**Directions for this task:** Some lines in the entries contain the word "following". Copy all of them.
[[ The records open ]]
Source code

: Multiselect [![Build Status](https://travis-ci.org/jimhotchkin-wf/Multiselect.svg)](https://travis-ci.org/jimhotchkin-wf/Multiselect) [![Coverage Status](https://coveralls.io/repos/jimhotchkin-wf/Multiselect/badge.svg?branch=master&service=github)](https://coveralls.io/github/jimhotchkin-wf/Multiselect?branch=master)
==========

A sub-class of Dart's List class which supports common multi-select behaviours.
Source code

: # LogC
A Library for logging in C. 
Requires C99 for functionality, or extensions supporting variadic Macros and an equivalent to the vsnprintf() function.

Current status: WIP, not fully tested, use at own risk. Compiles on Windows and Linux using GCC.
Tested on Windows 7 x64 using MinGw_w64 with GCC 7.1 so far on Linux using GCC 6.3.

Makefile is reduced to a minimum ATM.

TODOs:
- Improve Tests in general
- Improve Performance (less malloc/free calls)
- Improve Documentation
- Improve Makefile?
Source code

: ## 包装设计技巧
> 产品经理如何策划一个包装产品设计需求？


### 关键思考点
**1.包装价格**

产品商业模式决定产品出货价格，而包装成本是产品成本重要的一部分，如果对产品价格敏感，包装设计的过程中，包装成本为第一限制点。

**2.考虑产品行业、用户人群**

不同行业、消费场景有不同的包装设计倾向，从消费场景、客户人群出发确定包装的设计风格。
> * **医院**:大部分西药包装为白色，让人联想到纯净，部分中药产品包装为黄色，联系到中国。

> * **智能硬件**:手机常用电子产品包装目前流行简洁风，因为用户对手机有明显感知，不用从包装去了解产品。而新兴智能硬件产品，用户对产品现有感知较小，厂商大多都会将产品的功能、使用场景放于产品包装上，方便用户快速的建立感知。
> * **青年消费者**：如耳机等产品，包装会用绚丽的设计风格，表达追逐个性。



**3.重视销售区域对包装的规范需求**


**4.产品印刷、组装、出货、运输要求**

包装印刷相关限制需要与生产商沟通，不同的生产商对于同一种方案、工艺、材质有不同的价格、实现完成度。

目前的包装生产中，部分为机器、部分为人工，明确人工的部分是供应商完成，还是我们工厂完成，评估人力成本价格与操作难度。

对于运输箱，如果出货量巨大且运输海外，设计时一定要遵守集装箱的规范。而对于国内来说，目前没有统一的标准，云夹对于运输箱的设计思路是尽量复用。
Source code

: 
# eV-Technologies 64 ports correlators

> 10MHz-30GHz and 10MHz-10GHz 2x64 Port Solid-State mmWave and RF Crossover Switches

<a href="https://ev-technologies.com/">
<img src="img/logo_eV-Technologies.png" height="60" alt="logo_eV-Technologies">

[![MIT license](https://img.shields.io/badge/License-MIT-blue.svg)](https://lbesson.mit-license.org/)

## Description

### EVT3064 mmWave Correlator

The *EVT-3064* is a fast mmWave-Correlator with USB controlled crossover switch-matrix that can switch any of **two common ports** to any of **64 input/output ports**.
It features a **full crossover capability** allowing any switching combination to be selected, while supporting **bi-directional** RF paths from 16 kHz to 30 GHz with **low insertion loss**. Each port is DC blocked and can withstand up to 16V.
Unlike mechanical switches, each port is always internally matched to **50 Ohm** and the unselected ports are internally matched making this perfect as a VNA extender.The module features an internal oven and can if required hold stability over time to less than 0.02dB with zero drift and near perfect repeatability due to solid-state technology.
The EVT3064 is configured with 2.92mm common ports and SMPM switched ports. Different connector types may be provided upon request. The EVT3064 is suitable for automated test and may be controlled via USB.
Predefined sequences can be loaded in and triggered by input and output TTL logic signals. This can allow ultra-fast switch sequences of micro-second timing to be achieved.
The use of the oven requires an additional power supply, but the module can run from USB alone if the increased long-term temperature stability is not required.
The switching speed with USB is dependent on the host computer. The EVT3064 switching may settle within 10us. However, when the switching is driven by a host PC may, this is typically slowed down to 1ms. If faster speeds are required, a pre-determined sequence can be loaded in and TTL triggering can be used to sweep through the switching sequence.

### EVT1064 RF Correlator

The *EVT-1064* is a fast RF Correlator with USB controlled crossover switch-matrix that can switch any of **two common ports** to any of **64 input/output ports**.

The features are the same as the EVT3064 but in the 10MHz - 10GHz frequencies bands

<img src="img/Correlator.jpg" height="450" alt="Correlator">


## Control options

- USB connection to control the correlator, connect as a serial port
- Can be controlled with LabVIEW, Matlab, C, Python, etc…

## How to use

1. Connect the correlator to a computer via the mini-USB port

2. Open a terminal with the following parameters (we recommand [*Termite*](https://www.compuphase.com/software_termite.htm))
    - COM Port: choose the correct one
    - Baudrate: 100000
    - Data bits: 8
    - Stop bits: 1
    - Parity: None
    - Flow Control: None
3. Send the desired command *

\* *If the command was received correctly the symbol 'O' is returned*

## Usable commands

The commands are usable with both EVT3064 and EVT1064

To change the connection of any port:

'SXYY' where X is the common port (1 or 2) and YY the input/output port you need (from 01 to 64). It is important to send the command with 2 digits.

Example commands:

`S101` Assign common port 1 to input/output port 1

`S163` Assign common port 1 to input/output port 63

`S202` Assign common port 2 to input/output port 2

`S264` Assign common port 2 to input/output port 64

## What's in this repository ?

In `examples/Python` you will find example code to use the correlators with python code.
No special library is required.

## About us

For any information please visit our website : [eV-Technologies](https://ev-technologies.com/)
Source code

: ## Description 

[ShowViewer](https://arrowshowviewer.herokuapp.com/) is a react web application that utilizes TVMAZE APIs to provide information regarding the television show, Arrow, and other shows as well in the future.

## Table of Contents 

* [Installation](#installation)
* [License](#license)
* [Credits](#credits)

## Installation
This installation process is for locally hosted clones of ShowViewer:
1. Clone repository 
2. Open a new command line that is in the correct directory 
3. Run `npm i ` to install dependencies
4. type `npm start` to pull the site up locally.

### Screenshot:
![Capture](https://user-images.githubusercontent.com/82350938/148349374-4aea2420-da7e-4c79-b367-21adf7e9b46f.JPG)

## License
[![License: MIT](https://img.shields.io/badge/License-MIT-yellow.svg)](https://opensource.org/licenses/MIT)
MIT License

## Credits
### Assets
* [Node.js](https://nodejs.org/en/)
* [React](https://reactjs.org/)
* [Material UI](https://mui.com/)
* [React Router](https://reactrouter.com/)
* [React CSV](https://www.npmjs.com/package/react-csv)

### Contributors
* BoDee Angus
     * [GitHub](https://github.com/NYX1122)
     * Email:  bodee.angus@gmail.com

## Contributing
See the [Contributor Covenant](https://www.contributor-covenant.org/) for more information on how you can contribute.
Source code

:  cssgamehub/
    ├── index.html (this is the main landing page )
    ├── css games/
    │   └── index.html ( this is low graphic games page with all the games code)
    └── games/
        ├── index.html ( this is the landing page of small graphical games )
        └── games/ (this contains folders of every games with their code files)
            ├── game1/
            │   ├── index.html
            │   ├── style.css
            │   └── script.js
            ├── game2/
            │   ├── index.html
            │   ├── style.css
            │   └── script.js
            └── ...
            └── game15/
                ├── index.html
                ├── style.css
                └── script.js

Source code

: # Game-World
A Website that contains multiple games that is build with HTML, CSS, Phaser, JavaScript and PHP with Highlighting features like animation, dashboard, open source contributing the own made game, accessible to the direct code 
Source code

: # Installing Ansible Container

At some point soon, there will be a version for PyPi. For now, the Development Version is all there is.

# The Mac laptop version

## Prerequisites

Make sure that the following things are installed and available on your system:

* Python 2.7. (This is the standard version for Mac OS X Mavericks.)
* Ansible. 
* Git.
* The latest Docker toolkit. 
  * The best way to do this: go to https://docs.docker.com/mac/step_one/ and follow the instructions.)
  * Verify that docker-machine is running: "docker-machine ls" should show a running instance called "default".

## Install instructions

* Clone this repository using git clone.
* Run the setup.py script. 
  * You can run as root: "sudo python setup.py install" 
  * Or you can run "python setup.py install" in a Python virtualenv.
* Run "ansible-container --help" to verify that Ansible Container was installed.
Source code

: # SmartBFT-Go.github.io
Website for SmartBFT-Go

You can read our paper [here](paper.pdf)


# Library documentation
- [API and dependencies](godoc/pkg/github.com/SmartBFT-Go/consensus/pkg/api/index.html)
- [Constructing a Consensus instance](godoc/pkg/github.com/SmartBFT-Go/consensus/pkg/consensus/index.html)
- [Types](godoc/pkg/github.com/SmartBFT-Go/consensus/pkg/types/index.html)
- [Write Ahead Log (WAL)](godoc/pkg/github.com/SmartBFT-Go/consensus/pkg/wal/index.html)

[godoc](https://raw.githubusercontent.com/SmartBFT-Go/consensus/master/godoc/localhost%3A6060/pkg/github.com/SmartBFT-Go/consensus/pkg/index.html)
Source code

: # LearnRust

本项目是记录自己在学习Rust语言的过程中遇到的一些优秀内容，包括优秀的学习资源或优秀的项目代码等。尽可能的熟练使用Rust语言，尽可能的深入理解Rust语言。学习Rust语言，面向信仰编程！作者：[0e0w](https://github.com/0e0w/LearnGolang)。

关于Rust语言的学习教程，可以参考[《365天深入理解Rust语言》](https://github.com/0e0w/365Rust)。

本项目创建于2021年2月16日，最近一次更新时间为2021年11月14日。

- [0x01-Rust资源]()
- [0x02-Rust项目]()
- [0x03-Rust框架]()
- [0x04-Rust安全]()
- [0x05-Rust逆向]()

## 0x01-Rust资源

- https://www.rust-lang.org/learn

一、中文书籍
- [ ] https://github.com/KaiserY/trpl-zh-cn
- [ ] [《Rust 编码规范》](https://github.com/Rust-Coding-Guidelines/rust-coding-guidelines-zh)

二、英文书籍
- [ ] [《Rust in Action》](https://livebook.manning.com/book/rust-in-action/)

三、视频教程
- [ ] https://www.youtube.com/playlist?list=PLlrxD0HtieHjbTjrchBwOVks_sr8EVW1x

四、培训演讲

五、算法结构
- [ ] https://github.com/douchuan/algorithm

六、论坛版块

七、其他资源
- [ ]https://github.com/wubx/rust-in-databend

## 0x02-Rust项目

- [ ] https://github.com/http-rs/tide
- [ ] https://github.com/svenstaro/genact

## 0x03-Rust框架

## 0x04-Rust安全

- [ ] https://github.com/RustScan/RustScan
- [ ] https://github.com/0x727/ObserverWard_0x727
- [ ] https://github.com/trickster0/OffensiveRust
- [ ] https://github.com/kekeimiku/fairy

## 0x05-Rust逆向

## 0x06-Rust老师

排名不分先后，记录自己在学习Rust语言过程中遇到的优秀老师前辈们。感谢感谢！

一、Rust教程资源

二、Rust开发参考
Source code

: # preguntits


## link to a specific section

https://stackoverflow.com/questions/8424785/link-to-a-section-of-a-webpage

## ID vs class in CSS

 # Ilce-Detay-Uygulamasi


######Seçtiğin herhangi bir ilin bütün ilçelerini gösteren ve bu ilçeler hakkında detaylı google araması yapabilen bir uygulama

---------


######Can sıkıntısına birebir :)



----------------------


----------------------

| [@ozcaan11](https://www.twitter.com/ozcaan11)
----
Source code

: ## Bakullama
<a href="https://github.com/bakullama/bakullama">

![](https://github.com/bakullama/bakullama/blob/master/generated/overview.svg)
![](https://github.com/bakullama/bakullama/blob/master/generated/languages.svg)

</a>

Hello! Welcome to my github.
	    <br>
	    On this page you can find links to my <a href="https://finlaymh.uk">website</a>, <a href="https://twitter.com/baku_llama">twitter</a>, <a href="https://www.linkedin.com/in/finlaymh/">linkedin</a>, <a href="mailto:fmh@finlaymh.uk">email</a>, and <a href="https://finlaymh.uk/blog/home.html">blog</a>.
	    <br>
[[ The records closed ]]
**Answer to the problem:**
2. Open a terminal with the following parameters (we recommand [*Termite*](https://www.compuphase.com/software_termite.htm))
Make sure that the following things are installed and available on your system:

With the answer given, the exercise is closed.